Unlike other fibre-based materials, the process of harvesting cork doesn’t rely on an entire tree being felled. Cork is made from a layer of material under the bark of the cork tree, and is harvested from each tree every nine or ten years. In the intervening years between harvests, the tree replenishes its cork layer.
Cork trees also happen to be very effective sequesters of carbon. Lush’s cork pots have been certified by the Carbon Trust as carbon neutral – each one apparently sequesters over 33 times its weight in CO2.
Portugal produces over 60% of the world’s cork, and it’s from here that Lush sources the material for its packaging. The company works with Eco-interventions, an environmental group that helps local Portuguese farmers to keep cork forests healthy and viable.
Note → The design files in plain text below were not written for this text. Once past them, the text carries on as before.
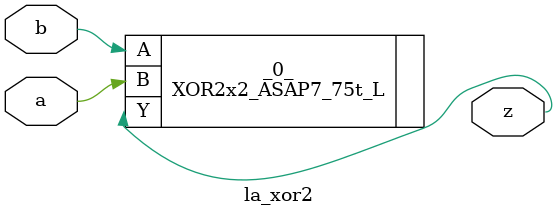
<source format=v>

/* Generated by Yosys 0.37 (git sha1 a5c7f69ed, clang 14.0.0-1ubuntu1.1 -fPIC -Os) */

module la_xor2(a, b, z);
  input a;
  wire a;
  input b;
  wire b;
  output z;
  wire z;
  XOR2x2_ASAP7_75t_L _0_ (
    .A(b),
    .B(a),
    .Y(z)
  );
endmodule

</source>
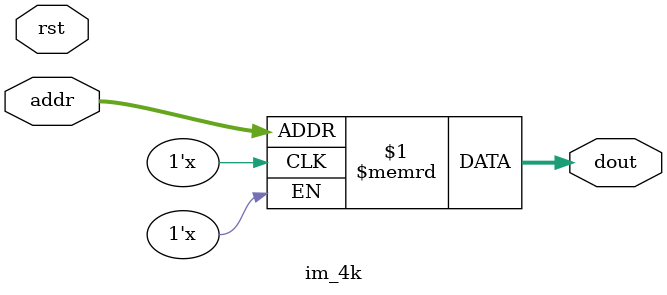
<source format=v>
`timescale 1ns / 1ps


module im_4k( rst, addr, dout );
    input rst;
    input [11:2] addr;
    output [31:0] dout;
        
    reg [31:0] imem[1023:0];
    
    /*always @(posedge rst)
    if(rst)
    begin
        imem[0]=32'h00000026;
    imem[1]=32'h24021234;
    imem[2]=32'h30433456;
    imem[3]=32'h00432021;
    imem[4]=32'h00622823;
    imem[5]=32'hac020000;
    imem[6]=32'hac030004;
    imem[7]=32'hac040008;
    imem[8]=32'hac050010;
    imem[9]=32'h341d000c;
    imem[10]=32'h38416543;
    imem[11]=32'h00230824;
    imem[12]=32'h00240825;
    imem[13]=32'hac01000c;
    imem[14]=32'h8c050000;
    imem[15]=32'h10450001;
    imem[16]=32'h8c030004;
    imem[17]=32'h8c050004;
    imem[18]=32'h1465fffd;
    imem[19]=32'h0c000c15;
    imem[20]=32'hac02000c;
    imem[21]=32'h00a23023;
    imem[22]=32'hafa6fffc;
    imem[23]=32'h08000c19;
    imem[24]=32'hac02000c;
    imem[25]=32'h1464ffff;
    end
    */
    assign dout = imem[addr];
endmodule

</source>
Eco-interventions uses the money it makes from the pots to regenerate the cork forests, which have previously been damaged by forest fires, overharvesting, and artificial fertilisers and pesticides over the years.
An independent offshoot of the group called Cork Connections created a machine to produce a prototype shampoo bar case made from cork. Lush then refined the production process to make it more efficient, before sending the machinery to a local factory in Portugal, where the packs are manufactured on a commercial scale.
And, in a true throwback to cork’s golden age as a packaging material, the final part of the cork pot’s journey from Portugal to the UK is made by sailboat.